Ocean iron fertilization: time to lift the research taboo

Today, most countries have accepted a 2 degrees Celsius temperature increase above preindustrial levels as the maximum tolerable limit for global warming. An exceedance probability of below 20 percent for this limit implies an emission budget of less than 250 GtC from 2000 until 2049, however, extrapolating from current global CO2 emissions, this budget will only last until 2024. This sobering math should wake us up to the reality that all options, including climate engineering, need to be considered to address climate change. Climate engineering options can be classified broadly into two categories: solar radiation management and carbon dioxide removal measures. Solar radiation management schemes seek to decrease the incoming solar radiation or to increase the reflection of incoming solar radiation. These approaches can generate fast climate responses, but do not immediately address the cause of the problem. Carbon dioxide removal measures seek to decrease atmospheric carbon concentrations by enhancing or substituting natural carbon sinks.
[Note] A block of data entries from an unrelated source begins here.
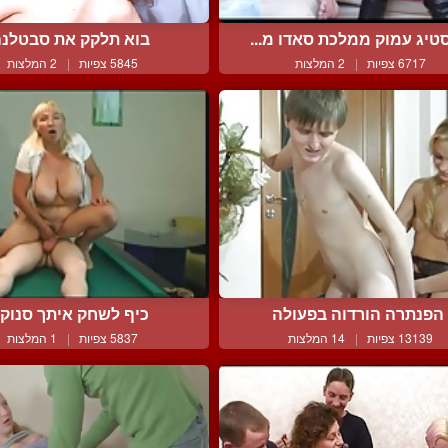
טיג עמוק ממלכת סאדו מ...
בוא תלקק את סבטלנ
6717 צפיות
|
2 המלצות
5845 צפיות
|
2 המלצות
הפנתרה הורדוה בפעולה
כיף לשחק איתך סנוק
13139 צפיות
|
14 המלצות
5837 צפיות
|
1 המלצות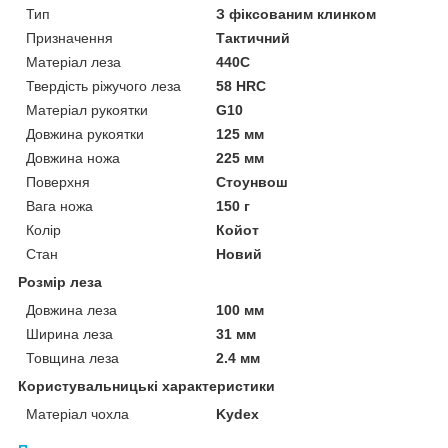
Тип
З фіксованим клинком
Призначення
Тактичний
Матеріал леза
440C
Твердість ріжучого леза
58 HRC
Матеріал рукоятки
G10
Довжина рукоятки
125 мм
Довжина ножа
225 мм
Поверхня
Стоунвош
Вага ножа
150 г
Колір
Койот
Стан
Новий
Розмір леза
Довжина леза
100 мм
Ширина леза
31 мм
Товщина леза
2.4 мм
Користувальницькі характеристики
Матеріал чохла
Kydex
The terrestrial carbon sink can be enhanced by means of forestation; the oceanic sink may, in some regions, be enhanced by means of fertilization, for example by artificially enhanced upwelling of macronutrients or by purposeful addition of the micronutrient iron; the mineral carbon sink can be enhanced by means of chemically accelerated weathering. Some analysts have expressed doubts about the potential of mitigating climate change by sink enhancement, because of concerns about whether carbon can be stored permanently. Nevertheless, terrestrial vegetation sinks have entered the Kyoto Protocol (KP) as offsets for anthropogenic greenhouse gas emissions, but ocean sinks have not.